Brent Peterson (14:04.62)
Yeah, think in the past year or now AI has become the requirement instead of the, hasn't, I think a year ago, even people were still bolting on AI to their product saying this is going to be new and exciting. And now if you don't have that as part of your product, people think you're behind the times.

Sai Koppala (14:24.931)
Yeah. So that's another reason people, whether they have anything or not, they'll slap an AI label on top of it. One of the interesting things for us, the learning experience for the last two years has been, it's building, know, collecting data and putting some LLM on top of it is relatively easy. The challenge always is LLM, think of it as a really powerful intern, lack of a better word, but what you really need is context.

Brent Peterson (14:31.074)
Right.

Sai Koppala (14:55.883)
And that's what, because we work with the world's top 20 global brands, we are able to glean in, and retailers too, right? So we are able to provide the LLM context around macro context like, hey, in the U.S. we're seeing due to inflationary pressures, people are willing to spend less on the same product.

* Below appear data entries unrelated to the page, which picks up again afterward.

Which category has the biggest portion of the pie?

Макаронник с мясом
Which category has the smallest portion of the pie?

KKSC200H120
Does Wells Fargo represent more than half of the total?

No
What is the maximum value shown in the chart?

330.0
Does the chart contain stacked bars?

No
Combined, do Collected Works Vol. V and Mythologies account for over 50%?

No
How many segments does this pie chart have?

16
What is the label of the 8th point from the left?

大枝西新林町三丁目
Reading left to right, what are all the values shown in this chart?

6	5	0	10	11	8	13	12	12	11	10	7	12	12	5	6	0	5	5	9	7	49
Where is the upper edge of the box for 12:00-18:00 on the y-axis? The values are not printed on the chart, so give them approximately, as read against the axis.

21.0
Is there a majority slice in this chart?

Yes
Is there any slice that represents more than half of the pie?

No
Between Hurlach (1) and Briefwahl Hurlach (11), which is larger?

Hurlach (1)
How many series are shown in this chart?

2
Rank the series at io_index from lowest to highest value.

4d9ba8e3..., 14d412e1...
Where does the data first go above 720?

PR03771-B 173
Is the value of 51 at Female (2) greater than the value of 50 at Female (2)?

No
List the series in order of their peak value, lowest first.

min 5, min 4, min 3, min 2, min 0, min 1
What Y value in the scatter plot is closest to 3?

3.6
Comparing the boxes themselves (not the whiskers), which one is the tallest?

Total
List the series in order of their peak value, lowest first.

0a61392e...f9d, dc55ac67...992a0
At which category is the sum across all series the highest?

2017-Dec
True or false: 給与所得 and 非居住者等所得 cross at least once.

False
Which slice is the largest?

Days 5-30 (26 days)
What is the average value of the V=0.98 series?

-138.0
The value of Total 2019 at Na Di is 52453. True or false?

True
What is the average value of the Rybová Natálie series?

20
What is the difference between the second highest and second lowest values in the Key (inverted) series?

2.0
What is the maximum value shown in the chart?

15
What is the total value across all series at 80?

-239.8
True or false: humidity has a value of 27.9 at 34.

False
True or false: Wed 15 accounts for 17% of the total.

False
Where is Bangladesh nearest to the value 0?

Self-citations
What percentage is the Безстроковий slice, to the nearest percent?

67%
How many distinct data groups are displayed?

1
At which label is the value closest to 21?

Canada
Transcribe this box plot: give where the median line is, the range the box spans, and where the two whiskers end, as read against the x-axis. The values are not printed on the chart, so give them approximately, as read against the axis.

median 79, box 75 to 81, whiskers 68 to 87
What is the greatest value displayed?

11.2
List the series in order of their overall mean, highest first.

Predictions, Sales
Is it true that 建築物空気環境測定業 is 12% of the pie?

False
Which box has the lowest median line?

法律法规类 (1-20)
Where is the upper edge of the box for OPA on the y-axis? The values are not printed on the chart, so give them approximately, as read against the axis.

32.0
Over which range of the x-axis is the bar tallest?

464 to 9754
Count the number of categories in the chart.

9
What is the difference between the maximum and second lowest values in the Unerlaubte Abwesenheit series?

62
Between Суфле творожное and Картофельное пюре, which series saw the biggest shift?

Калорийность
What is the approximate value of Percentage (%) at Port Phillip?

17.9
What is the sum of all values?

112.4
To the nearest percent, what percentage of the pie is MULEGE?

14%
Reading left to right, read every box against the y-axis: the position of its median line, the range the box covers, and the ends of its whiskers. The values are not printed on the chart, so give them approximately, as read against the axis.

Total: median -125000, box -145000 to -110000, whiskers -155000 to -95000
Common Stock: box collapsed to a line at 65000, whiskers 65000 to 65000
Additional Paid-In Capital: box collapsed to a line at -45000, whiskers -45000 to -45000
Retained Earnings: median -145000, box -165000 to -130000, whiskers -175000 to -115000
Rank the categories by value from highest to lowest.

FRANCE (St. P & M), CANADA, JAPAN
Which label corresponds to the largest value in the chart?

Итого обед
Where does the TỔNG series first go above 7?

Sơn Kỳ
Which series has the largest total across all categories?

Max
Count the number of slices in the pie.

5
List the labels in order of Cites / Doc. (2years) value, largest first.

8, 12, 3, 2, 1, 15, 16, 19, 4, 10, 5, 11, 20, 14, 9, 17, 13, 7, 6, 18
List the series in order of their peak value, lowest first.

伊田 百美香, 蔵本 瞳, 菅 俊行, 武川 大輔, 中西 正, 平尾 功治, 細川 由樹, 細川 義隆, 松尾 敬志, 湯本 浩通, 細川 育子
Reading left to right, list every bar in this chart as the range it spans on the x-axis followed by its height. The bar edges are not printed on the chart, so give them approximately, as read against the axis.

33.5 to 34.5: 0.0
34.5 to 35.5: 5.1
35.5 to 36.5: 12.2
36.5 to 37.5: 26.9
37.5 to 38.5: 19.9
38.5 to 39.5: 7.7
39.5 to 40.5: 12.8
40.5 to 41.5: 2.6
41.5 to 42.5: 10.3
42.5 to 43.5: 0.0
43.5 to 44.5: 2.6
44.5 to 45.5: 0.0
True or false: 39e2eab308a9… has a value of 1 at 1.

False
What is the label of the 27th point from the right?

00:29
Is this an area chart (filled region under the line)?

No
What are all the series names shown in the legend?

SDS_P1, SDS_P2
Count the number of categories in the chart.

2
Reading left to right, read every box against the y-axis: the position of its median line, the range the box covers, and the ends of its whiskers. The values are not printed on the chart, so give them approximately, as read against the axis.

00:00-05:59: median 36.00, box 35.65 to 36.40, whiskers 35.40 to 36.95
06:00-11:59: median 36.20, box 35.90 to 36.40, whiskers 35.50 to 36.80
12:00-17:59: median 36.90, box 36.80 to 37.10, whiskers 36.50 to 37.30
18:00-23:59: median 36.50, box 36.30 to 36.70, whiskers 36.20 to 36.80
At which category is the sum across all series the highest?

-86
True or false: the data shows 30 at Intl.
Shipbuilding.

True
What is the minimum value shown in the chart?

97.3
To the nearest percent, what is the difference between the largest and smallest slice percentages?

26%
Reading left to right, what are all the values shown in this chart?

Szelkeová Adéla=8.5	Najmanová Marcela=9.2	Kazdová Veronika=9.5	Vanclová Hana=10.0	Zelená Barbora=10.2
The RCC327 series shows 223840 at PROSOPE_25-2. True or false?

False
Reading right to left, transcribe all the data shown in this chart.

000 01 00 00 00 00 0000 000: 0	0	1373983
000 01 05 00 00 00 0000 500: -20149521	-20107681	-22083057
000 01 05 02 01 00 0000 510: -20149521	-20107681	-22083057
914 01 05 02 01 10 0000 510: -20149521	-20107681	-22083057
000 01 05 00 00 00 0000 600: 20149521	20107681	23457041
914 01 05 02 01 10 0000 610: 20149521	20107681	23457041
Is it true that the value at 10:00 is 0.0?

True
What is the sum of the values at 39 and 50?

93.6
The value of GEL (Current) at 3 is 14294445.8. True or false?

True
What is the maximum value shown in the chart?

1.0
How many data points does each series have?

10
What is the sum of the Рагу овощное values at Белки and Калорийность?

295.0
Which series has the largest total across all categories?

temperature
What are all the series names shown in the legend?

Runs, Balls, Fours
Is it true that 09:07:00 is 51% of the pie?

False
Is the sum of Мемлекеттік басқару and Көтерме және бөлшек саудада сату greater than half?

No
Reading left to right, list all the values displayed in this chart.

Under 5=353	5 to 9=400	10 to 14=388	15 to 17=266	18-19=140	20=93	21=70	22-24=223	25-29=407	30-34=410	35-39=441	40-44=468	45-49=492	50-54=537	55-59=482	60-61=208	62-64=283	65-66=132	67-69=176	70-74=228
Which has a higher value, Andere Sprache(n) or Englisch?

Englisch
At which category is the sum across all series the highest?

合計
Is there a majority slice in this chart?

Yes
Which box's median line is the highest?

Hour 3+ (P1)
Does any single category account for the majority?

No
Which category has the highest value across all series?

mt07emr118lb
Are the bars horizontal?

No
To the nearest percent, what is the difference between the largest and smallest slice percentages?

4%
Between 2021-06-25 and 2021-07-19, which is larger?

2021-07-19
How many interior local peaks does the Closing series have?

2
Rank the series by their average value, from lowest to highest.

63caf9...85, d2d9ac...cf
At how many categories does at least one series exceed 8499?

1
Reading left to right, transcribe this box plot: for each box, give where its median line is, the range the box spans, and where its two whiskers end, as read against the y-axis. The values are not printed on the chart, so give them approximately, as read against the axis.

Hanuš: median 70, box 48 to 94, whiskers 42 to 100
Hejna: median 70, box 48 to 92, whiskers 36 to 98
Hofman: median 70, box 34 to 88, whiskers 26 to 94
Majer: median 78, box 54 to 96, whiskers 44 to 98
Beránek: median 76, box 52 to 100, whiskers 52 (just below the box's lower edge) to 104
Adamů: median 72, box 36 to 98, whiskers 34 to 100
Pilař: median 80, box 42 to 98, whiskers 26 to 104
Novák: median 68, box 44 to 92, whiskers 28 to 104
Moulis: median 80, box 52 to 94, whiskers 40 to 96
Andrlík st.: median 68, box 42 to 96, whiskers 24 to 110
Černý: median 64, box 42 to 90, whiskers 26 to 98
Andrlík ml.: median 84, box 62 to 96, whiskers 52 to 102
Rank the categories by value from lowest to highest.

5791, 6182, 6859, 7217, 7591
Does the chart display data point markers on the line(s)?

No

or they want a package with fewer items, right? Or it could be like, hey, Amazon dings you if you don't have three plus compliant images. Or if it's a category level in the pet food, it could be like, lately we're noticing that any protein claims, those are getting better visibility. Or there's a brand context, hey, this set of products are lower margin.

So all this context is needed to make the right business decisions. the past, so what we would do in the past is somebody in the company or set of people in the company would know these things intuitively and make decisions. So what we have to do is train the LLMs across all these different contexts. That's how you get the right decisions. Otherwise, it'll just hallucinate, right?

Brent Peterson (16:16.47)
Yeah, absolutely. Sai, what is your prediction now for this year? Where do you think our economy is going? Where do you think retail is going in this next first half of the year now?

Sai Koppala (16:28.675)
think we're seeing a continuation of, I think people call it a K-shaped economy, where on one side, it's essentially a tale of two cities, right? On one side, significant part of the population is still strapped economically, right? So they are still hunting for low-priced, everyday value kind of goods.

So therefore, there's significant pressure on brands to maintain price and not necessarily extremely price-sensitive buyers. And their focus there is maintain price and capture market share. On the other hand, you have a set of buyers, talk with the top 10 percentile, who are willing to pay a higher price for better value.

Brent Peterson (17:08.142)
Perfect. Oops, sorry, go ahead. Sorry.

Sai Koppala (17:22.977)
So they are less price sensitive and we're brands make appropriate adjustments given all the additional costs they've been having lately. So that's kind what we're seeing in terms of how price is impacting consumer behavior or vice versa.

Brent Peterson (17:41.582)
Perfect. Si, we have a few minutes left as I close out the podcast. I give everybody a chance to do a shameless plug about anything they like. What would you like to plug today?

Sai Koppala (17:52.437)
My advice to brands out there is AI is fundamentally changing how you can win in the retail business. And yes, there are a lot of solutions out there. My recommendation is pay close attention to the vendors out there. with a pilot, you will see the results. And from a commerce IQ perspective,

If you're looking to optimize your content or retail media spend or identify what the sales gaps are and how they can be improved upon, Commerce IQ has a full-fledged both the agent suite plus human expertise to help you.

Brent Peterson (18:40.238)
Perfect, and tell us how did they get in touch with you?

Sai Koppala (18:43.693)
They can send me an email, si.k at commerceiq.ai or at info at commerceiq.ai.

Brent Peterson (18:53.838)
Perfect. Thank you, Sai. Sai Kopal is the CMO of Commerce IQ. Thank you so much for being here today.

Sai Koppala (18:59.885)
Thank you. Thanks, Brent. Appreciate it.